Well, all these positive, happy motherfuckers need to take a walk down Realism Lane.
ROUND ONE: FIGHT!
Let’s say your friend—who has no college degree and has only worked fast food their entire post-high-school life—approaches you with a grand idea they got while tripping on peyote.
The idea? To start up a metal/rock club in your hometown.
A pessimist’s response might entail:
- “Dude, a bank would never give you a loan.”
- “That’s stupid. No one fucking likes rock. Not since Korn went all dubstep and shit.”
- “You’ll never make it, man. Forget about it.”
- “Got anymore peyote?”
An optimist’s response might go something like this:
- “You can do it! Yay! Let’s play hopscotch!”
And a realist might say:
- “Dude, do you have any savings set aside? Collateral? An investor lined up? A business proposal?”
- “All the clubs here in Podunk, USA, are nothing but rap or country bars. Do you really think there’s going to be a demand for a rock club? How will you get people to go?”
- “What if this sinks? What’s your fallback plan?”
- “How the fuck did you get peyote?”
The differences lie in the uttered certainties versus the possibilities.
A pessimist will state with sheer certainty that you will fail, point out your downfalls, and beg you for peyote before turning on their heels and walking away.
An optimist can’t see past their own bangs and thinks everything is just fucking grand.
A realist points out potential downfalls, asks questions that need to be answered before proceeding, inquires about adaptability and secondary plans, and wants to know the sordid details of how you got the peyote from that toothless hooker in the alleyway behind Foxy’s.
A pessimist highlights negativity with a red pen and then stab themselves with it.
A week later, an optimist will tell you your gangrenous wound looks fine and needles don’t hurt at all.
A realist will yank the pen from your festering wound and highlight all realities—positive or negative—and then hand you the red pen so you can take your own goddamn notes.
A pessimist ignores facts and shoots straight from the gut.
An optimist looks at the facts, then makes them turn into rainbows somehow.
A realist considers all facts and gets those rusty gears inside your cobweb-ridden brain turning.
A pessimist sees no more than a twinge of hope.
An optimist sees nothing but sunshine.
A realist may be blinded by the brightness of hope, but kindly points out the mountains and roadblocks along the path.
Pessimists are sulky douche-nuggets.
Optimists are way-too-fucking-enthused douche-nuggets.
Realists are smart-ass douche-nuggets.
Get it? Got it?
Listen To The Realists. For Real.
Far too often, facts and uncertainties aren’t pretty or desirable…
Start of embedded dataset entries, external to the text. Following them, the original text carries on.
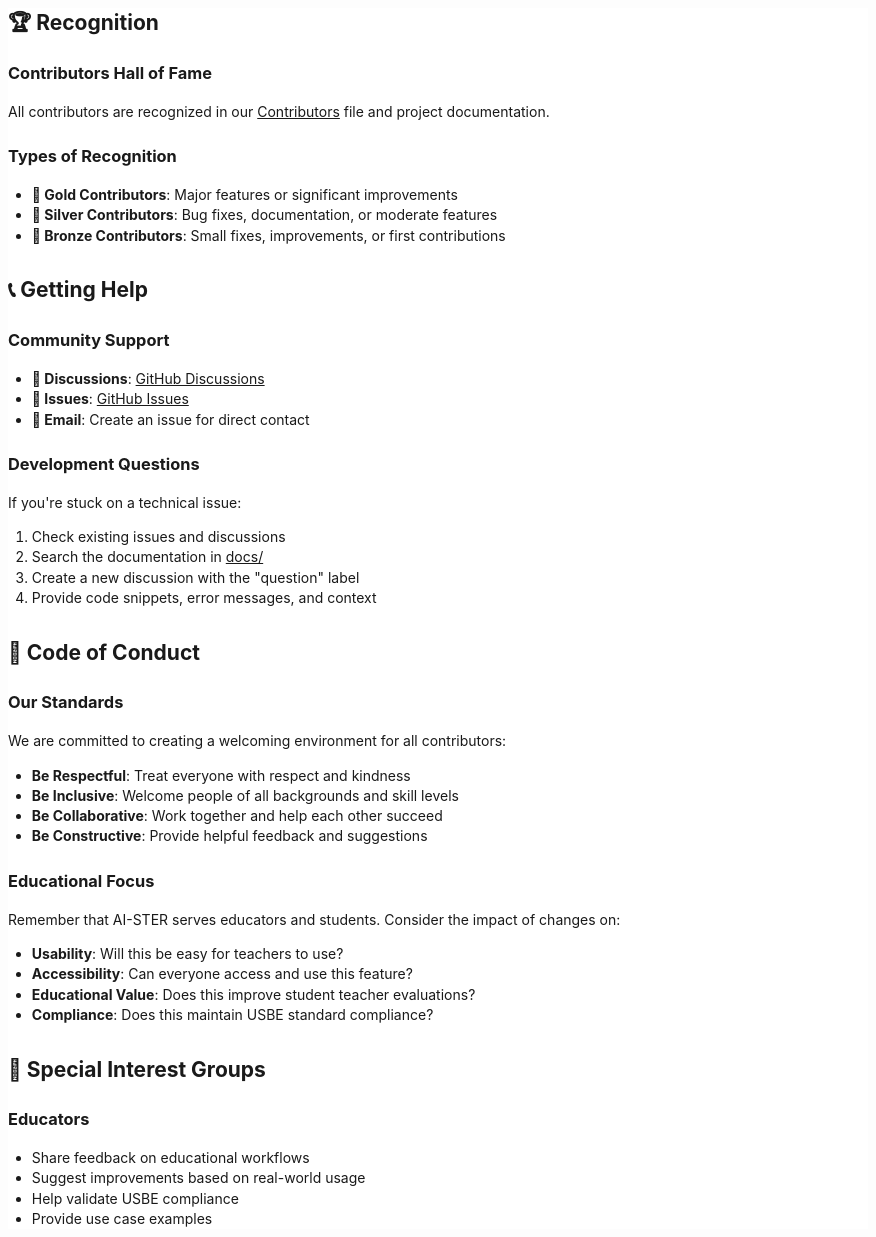 ## 🏆 **Recognition**

### **Contributors Hall of Fame**
All contributors are recognized in our [Contributors](CONTRIBUTORS.md) file and project documentation.

### **Types of Recognition**
- **🥇 Gold Contributors**: Major features or significant improvements
- **🥈 Silver Contributors**: Bug fixes, documentation, or moderate features  
- **🥉 Bronze Contributors**: Small fixes, improvements, or first contributions

## 📞 **Getting Help**

### **Community Support**
- **💬 Discussions**: [GitHub Discussions](https://github.com/YOUR_USERNAME/ai-ster/discussions)
- **🐛 Issues**: [GitHub Issues](https://github.com/YOUR_USERNAME/ai-ster/issues)
- **📧 Email**: Create an issue for direct contact

### **Development Questions**
If you're stuck on a technical issue:
1. Check existing issues and discussions
2. Search the documentation in [docs/](docs/)
3. Create a new discussion with the "question" label
4. Provide code snippets, error messages, and context

## 📝 **Code of Conduct**

### **Our Standards**
We are committed to creating a welcoming environment for all contributors:

- **Be Respectful**: Treat everyone with respect and kindness
- **Be Inclusive**: Welcome people of all backgrounds and skill levels
- **Be Collaborative**: Work together and help each other succeed
- **Be Constructive**: Provide helpful feedback and suggestions

### **Educational Focus**
Remember that AI-STER serves educators and students. Consider the impact of changes on:
- **Usability**: Will this be easy for teachers to use?
- **Accessibility**: Can everyone access and use this feature?
- **Educational Value**: Does this improve student teacher evaluations?
- **Compliance**: Does this maintain USBE standard compliance?

## 🎯 **Special Interest Groups**

### **Educators**
- Share feedback on educational workflows
- Suggest improvements based on real-world usage
- Help validate USBE compliance
- Provide use case examples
…but everyone needs a good backhanded dose of reality from time to time.
In the case of the rocker friend who thinks opening a metal club in a town saturated with different tastes is a good idea, the best ally is one who keeps it real. The one who says, “Yes, you can probably do it, but keep this in mind.” Not the one who says, “Go for it! YOLO!” or “You’re fucking nuts, bruh. Get outta here with that shit.”
You don’t want someone who’ll pinch out the flame of hope before thinking anything through. You also don’t want someone who’ll guarantee the hope is real and work the bellows all night while singing a merry tune.
You want someone to approach the situation with caution, someone who has plans for every possible outcome beforehand, someone who’ll fan the hope but who’ll also be ready with a fire extinguisher just in case.
Listen to the realists. For real.
Optimism is desired, pessimism is frowned upon, and the once-admirable traits of bluntness and honesty somehow turned into pessimistic traits.
But if you’re a realist, don’t let that stop you from being the thinker and processor that you are. Don’t let pessimistic and unrealistically optimistic views on your realistic dopeness drag you down.
Maybe people don’t want to hear the truth, but it’s got to be done.
Either that or everyone else should just stop being so damn pessimistic.